]> www.infradead.org Git - users/jedix/linux-maple.git/commit
net: don't mix device locking in dev_close_many() calls
authorJakub Kicinski <kuba@kernel.org>
Sat, 12 Apr 2025 23:30:11 +0000 (16:30 -0700)
committerJakub Kicinski <kuba@kernel.org>
Mon, 14 Apr 2025 19:48:44 +0000 (12:48 -0700)
commitf0433eea468810aebd61d0b9d095e9acd6bea2ed
treed3d55ed8680a466c54e475e3fc7d2eaf6f2ec361
parent8c941f14a694b40a91d381e77bcd334622aa7196
net: don't mix device locking in dev_close_many() calls

Lockdep found the following dependency:

  &dev_instance_lock_key#3 -->
     &rdev->wiphy.mtx -->
        &net->xdp.lock -->
   &xs->mutex -->
      &dev_instance_lock_key#3

The first dependency is the problem. wiphy mutex should be outside
the instance locks. The problem happens in notifiers (as always)
for CLOSE. We only hold the instance lock for ops locked devices
during CLOSE, and WiFi netdevs are not ops locked. Unfortunately,
when we dev_close_many() during netns dismantle we may be holding
the instance lock of _another_ netdev when issuing a CLOSE for
a WiFi device.

Lockdep's "Possible unsafe locking scenario" only prints 3 locks
and we have 4, plus I think we'd need 3 CPUs, like this:

       CPU0                 CPU1              CPU2
       ----                 ----              ----
  lock(&xs->mutex);
                       lock(&dev_instance_lock_key#3);
                                         lock(&rdev->wiphy.mtx);
                                         lock(&net->xdp.lock);
                                         lock(&xs->mutex);
                       lock(&rdev->wiphy.mtx);
  lock(&dev_instance_lock_key#3);

Tho, I don't think that's possible as CPU1 and CPU2 would
be under rtnl_lock. Even if we have per-netns rtnl_lock and
wiphy can span network namespaces - CPU0 and CPU1 must be
in the same netns to see dev_instance_lock, so CPU0 can't
be installing a socket as CPU1 is tearing the netns down.

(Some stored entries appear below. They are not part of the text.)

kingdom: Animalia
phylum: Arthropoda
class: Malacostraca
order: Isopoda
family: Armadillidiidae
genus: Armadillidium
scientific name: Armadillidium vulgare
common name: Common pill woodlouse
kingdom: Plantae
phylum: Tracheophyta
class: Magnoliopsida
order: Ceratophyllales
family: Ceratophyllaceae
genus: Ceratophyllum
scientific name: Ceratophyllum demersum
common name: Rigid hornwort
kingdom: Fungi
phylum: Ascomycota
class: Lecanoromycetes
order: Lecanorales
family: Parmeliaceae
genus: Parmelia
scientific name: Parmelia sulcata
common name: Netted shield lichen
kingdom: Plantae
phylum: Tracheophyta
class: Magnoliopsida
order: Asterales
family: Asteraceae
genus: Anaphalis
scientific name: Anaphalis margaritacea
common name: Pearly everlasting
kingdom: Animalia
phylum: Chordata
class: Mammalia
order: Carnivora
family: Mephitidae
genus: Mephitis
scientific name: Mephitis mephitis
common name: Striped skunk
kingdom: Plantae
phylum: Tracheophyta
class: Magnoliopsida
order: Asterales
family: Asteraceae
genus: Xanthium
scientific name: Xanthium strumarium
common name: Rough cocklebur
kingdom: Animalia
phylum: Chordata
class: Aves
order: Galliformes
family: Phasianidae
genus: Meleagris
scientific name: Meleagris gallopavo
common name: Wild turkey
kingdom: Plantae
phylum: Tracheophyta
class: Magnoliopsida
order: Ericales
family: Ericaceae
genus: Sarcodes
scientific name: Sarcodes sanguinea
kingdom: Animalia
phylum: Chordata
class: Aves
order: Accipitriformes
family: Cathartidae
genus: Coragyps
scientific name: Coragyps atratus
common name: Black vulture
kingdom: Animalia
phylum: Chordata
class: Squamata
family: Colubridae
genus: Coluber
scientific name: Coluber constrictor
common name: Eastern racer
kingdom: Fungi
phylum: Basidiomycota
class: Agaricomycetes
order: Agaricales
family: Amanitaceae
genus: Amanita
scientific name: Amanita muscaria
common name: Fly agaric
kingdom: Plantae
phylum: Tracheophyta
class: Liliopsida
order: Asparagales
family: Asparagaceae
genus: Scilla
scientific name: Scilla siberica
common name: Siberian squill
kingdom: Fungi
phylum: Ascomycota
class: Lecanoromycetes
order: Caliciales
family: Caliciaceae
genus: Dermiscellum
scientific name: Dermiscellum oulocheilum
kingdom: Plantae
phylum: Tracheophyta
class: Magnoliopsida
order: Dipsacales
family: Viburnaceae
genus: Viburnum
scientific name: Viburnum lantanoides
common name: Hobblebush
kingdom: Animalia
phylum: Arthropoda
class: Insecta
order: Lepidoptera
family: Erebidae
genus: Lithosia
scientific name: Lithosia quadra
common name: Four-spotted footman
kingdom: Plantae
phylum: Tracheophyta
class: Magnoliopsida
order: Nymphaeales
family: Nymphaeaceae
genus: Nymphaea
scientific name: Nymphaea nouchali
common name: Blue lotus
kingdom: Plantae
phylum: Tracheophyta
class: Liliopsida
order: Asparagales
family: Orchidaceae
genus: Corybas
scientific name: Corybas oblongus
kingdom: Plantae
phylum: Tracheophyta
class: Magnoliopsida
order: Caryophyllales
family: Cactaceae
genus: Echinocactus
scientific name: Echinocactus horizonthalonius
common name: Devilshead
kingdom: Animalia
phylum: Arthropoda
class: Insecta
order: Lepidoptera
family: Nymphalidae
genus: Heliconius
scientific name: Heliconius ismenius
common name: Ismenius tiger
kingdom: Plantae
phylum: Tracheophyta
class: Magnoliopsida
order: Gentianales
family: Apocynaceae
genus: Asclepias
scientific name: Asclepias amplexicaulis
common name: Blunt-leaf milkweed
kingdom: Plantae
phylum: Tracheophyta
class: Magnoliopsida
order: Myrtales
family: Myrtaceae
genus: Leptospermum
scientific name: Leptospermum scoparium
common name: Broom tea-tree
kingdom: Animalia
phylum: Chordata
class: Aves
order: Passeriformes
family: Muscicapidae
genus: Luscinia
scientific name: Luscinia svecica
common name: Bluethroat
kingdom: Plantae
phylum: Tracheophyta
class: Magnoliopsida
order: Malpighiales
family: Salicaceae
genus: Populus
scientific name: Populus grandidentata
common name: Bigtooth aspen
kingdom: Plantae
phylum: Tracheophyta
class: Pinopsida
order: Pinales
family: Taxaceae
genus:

Regardless, our expected lock ordering is that wiphy lock
is taken before instance locks, so let's fix this.

Go over the ops locked and non-locked devices separately.
Note that calling dev_close_many() on an empty list is perfectly
fine. All processing (including RCU syncs) are conditional
on the list not being empty, already.

Fixes: 7e4d784f5810 ("net: hold netdev instance lock during rtnetlink operations")
Reported-by: syzbot+6f588c78bf765b62b450@syzkaller.appspotmail.com
Acked-by: Stanislav Fomichev <sdf@fomichev.me>
Link: https://patch.msgid.link/20250412233011.309762-1-kuba@kernel.org
Signed-off-by: Jakub Kicinski <kuba@kernel.org>
net/core/dev.c